* **Text excerpt**:
Type: WorkerConfig[] Default: []

An array of server worker configurations. Server workers run as Cloudflare Workers on the edge.

Each worker configuration has the same properties as background workers:

  • entry (string, required): The path to the source entry file for the Cloudflare Worker

    • Example: 'src/workers/api.ts'
  • outPath (string, required): The output path relative to the dist folder where the worker will be written

    • Example: 'workers/api.js'

Example with Multiple Workers

import { defineConfig } from 'vite'
import { applicationWorkers } from '@telemetryos/vite-plugin-application-workers'

export default defineConfig({
  plugins: [
    applicationWorkers({
      backgroundWorkers: [
        {
          entry: 'src/workers/sync.ts',
          outPath: 'workers/sync.js',
        },
        {
          entry: 'src/workers/notifications.ts',
          outPath: 'workers/notifications.js',
        },
      ],
      serverWorkers: [
        {
          entry: 'src/workers/api.ts',
          outPath: 'workers/api.js',
        },
        {
          entry: 'src/workers/webhook.ts',
          outPath: 'workers/webhook.js',
        },
      ],
    }),
  ],
})

Registering Workers with TelemetryOS

After building your workers, you need to register them in your telemetry.config.json file so TelemetryOS knows about them:

{
  "name": "My Application",
  "version": "1.0.0",
  "mountPoints": {
    "render": "/render",
    "settings": "/settings"
  },
  "backgroundWorkers": {
    "background": "workers/background.js",
    "sync": "workers/sync.js"
  },
  "serverWorkers": {
    "api": "workers/api.js",
    "webhook": "workers/webhook.js"
  },
  "devServer": {
    "runCommand": "vite",
    "url": "http://localhost:5173"
  }
}

Both backgroundWorkers and serverWorkers objects map worker names to their paths:

  • The key (e.g., "background" or "api") is the worker name used to reference the worker
  • The value is the path to the built worker file relative to your dist folder

How It Works

The plugin:

  1. Runs after your main application build completes
  2. Builds each configured worker using the same Vite configuration as your main application (plugins, resolve aliases, environment variables, etc.)

* **Supplied information**:
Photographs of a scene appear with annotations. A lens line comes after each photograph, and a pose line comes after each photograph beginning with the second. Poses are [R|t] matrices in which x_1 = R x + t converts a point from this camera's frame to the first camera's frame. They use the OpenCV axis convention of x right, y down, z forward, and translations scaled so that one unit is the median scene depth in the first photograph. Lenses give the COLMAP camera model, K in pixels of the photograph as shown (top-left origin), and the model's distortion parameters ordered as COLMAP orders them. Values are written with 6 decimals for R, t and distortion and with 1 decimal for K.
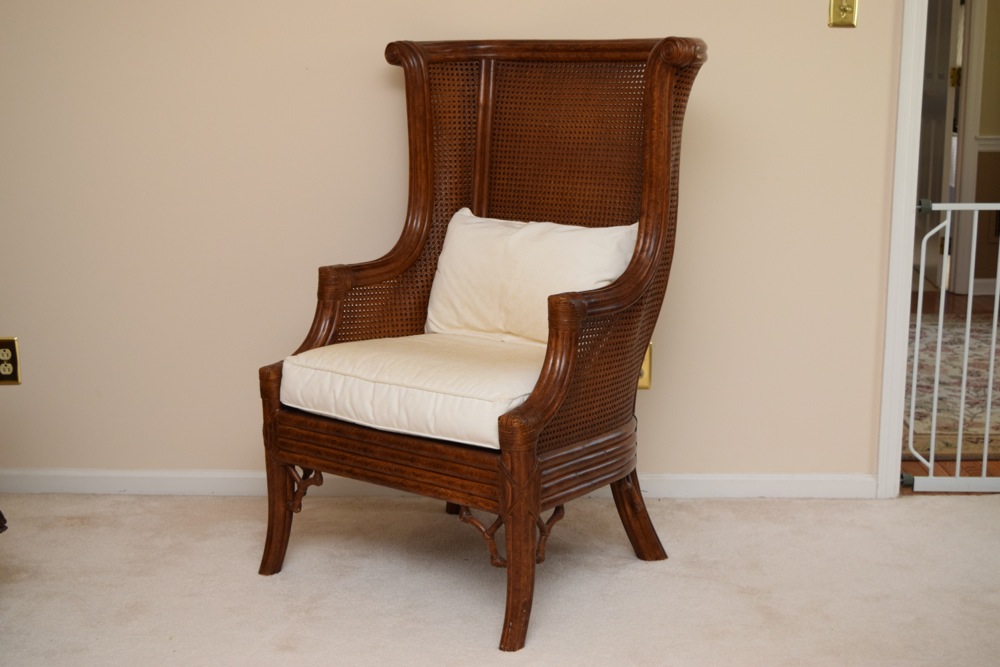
lens RADIAL K [[1419.1, 0, 503.9], [0, 1419.1, 328.4], [0, 0, 1]] dist [-0.028650, 0.000000]
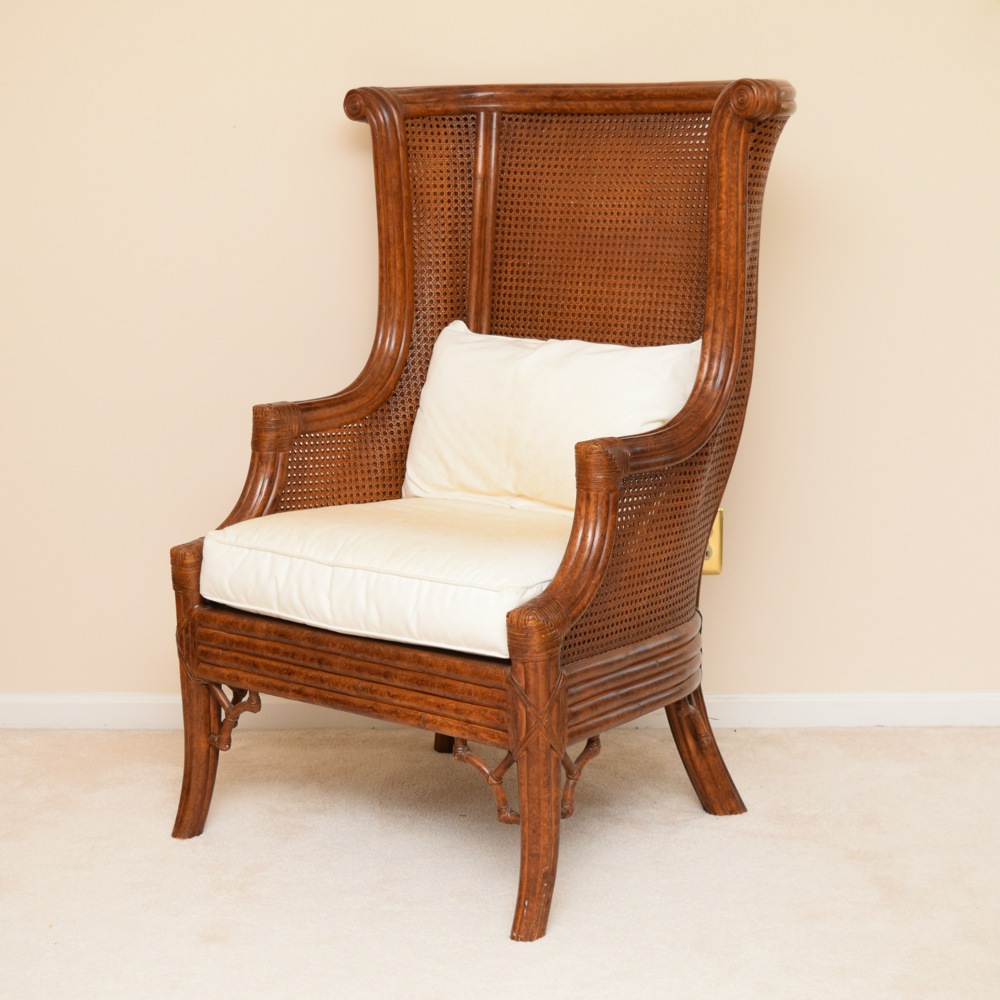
lens RADIAL K [[2042.0, 0, 506.5], [0, 2042.0, 484.2], [0, 0, 1]] dist [-0.049489, 0.000000]
pose [[0.999964, -0.007569, -0.003924, 0.000432], [0.007547, 0.999955, -0.005685, 0.003048], [0.003967, 0.005655, 0.999976, -0.022907]]
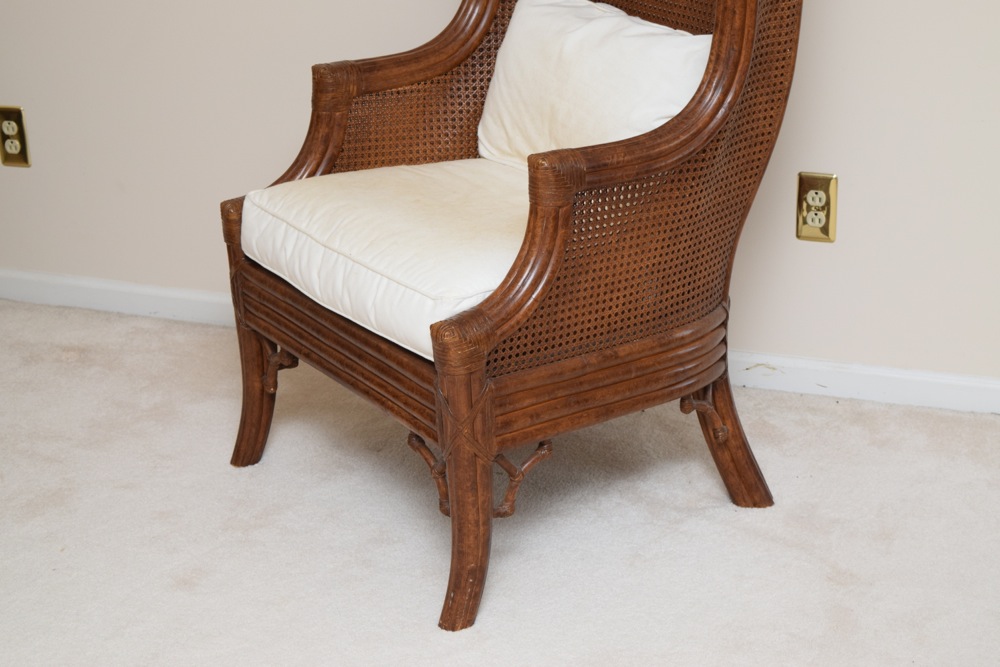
lens RADIAL K [[2027.5, 0, 492.3], [0, 2027.5, 329.5], [0, 0, 1]] dist [0.056055, 0.000000]
pose [[0.944083, 0.097951, -0.314823, 0.298475], [-0.034946, 0.979200, 0.199864, -0.121792], [0.327851, -0.177687, 0.927869, 0.036957]]
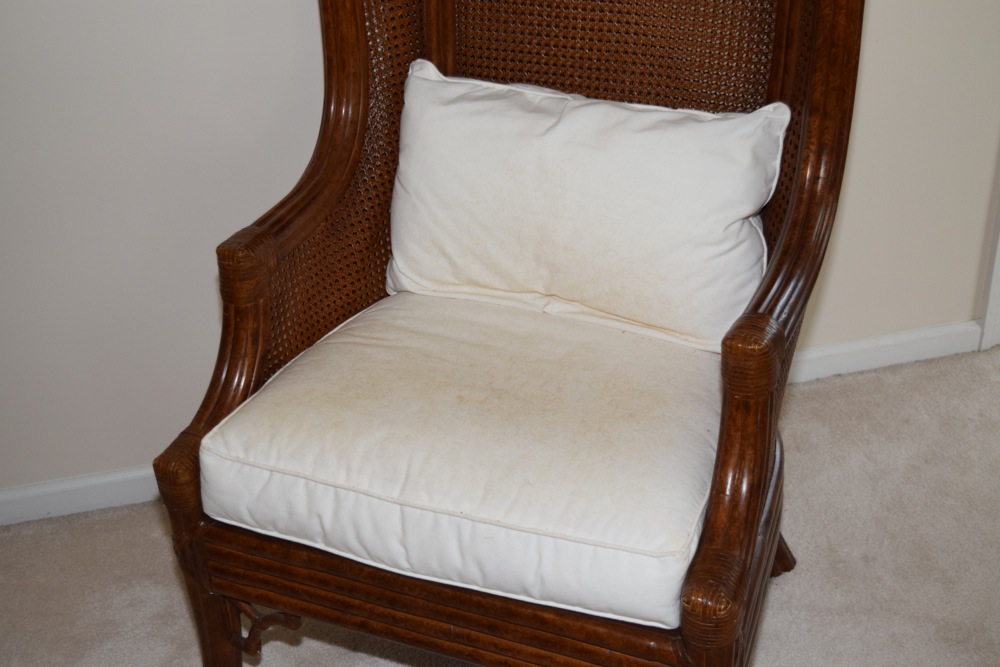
lens RADIAL K [[1372.0, 0, 515.6], [0, 1372.0, 337.2], [0, 0, 1]] dist [-0.046237, 0.000000]
pose [[0.964629, -0.169391, 0.201985, -0.131428], [0.087400, 0.928391, 0.361180, -0.191090], [-0.248702, -0.330752, 0.910357, 0.479977]]
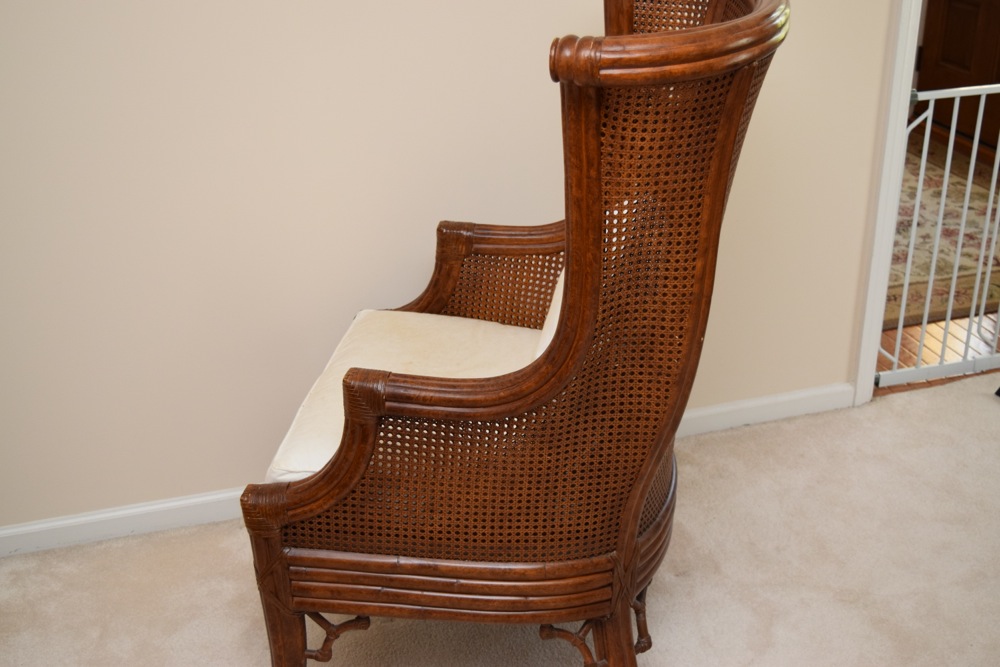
lens RADIAL K [[1253.9, 0, 504.4], [0, 1253.9, 337.9], [0, 0, 1]] dist [-0.032209, 0.000000]
pose [[0.482543, 0.363275, -0.796984, 0.518175], [-0.146092, 0.930567, 0.335711, -0.237359], [0.863602, -0.045562, 0.502110, 0.646998]]
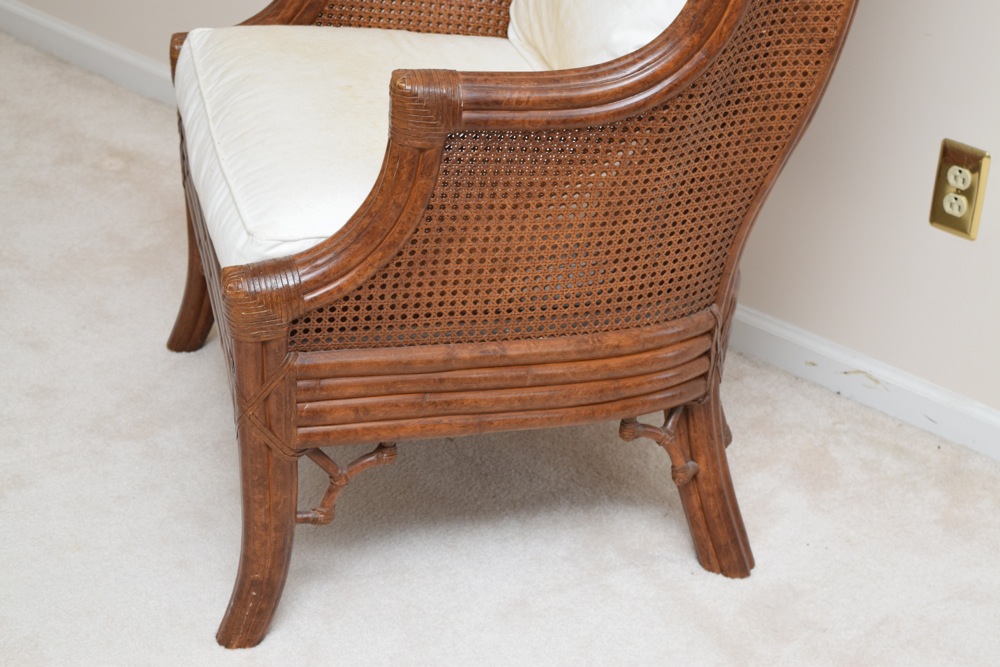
lens RADIAL K [[2027.5, 0, 497.9], [0, 2027.5, 325.6], [0, 0, 1]] dist [0.056055, 0.000000]
pose [[0.770740, 0.340727, -0.538391, 0.427603], [-0.167766, 0.923707, 0.344413, -0.172460], [0.614666, -0.175129, 0.769100, 0.386295]]
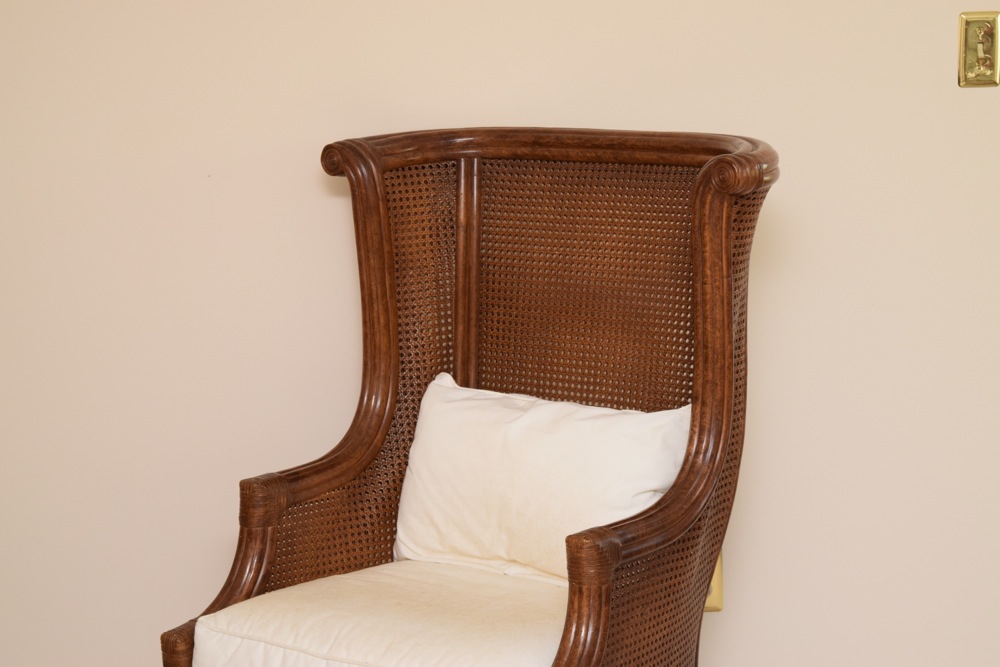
lens RADIAL K [[2271.4, 0, 502.0], [0, 2271.4, 332.2], [0, 0, 1]] dist [0.082914, 0.000000]
pose [[0.999224, -0.039132, -0.004429, 0.007138], [0.039120, 0.999231, -0.002793, -0.108305], [0.004535, 0.002618, 0.999986, -0.126156]]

* **Work to complete**:
1 – Reproduce the worker plugin documentation from "1. Runs after" up to and including "environment variables, etc.)", swapping "main application" for "host application".
2 – Extend the worker plugin documentation, beginning immediately after its final sentence.

* **Answers below**:
1 –
1. Runs after your host application build completes
  2. Builds each configured worker using the same Vite configuration as your host application (plugins, resolve aliases, environment variables, etc.)

2 –
  3. Outputs each worker to the specified location in your dist folder
  4. Background workers are bundled as IIFE (Immediately Invoked Function Expression) format for Web Workers
  5. Server workers are bundled as ESM (ES Module) format with the Cloudflare Vite plugin for Cloudflare Workers runtime

Content-pinned asset filenames

immutableAssetFileNames() is a separate export (not the workers plugin) that returns a rollupOptions.output partial declaring every emitted /assets/* file as content-pinned via an immutable filename marker:

import { defineConfig } from 'vite'
import {
  applicationWorkers,
  immutableAssetFileNames,
} from '@telemetryos/vite-plugin-application-workers'

export default defineConfig({
  plugins: [applicationWorkers({ /* ... */ })],
  build: {
    rollupOptions: {
      output: {
        ...immutableAssetFileNames(),
        manualChunks: { /* your own */ },
      },
    },
  },
})

After the build, entries, chunks, and assets are emitted as <name>.immutable.<hash><ext> under /assets/. Legacy-Content-Proxy-Service matches the literal .immutable. marker and serves matched paths with Cache-Control: public, max-age=31536000, immutable. Filenames without the marker stay on the safe revalidate path, so customer builds that don't opt in are unchanged.

Why this is safe under "push over" of the same app version. The content-proxy subdomain is derived from sha1(account + name + version), not from content. Re-pushing the same (account, name, version) reuses the subdomain. Vite's [hash] token is content-derived, so when the source actually changes, the emitted filename changes — old cached files become orphaned, not stale. Re-pushing identical source emits an identical hash and reuses the URL.

Caveat. Don't name source files containing the literal substring immutable between dots (e.g. foo.immutable.ts) — that would propagate into [name] and could read as a marker in an unhashed entry. Vite's [hash] token itself uses base64url characters (A-Za-z0-9_-) with no dots, so the marker only appears where this helper places it.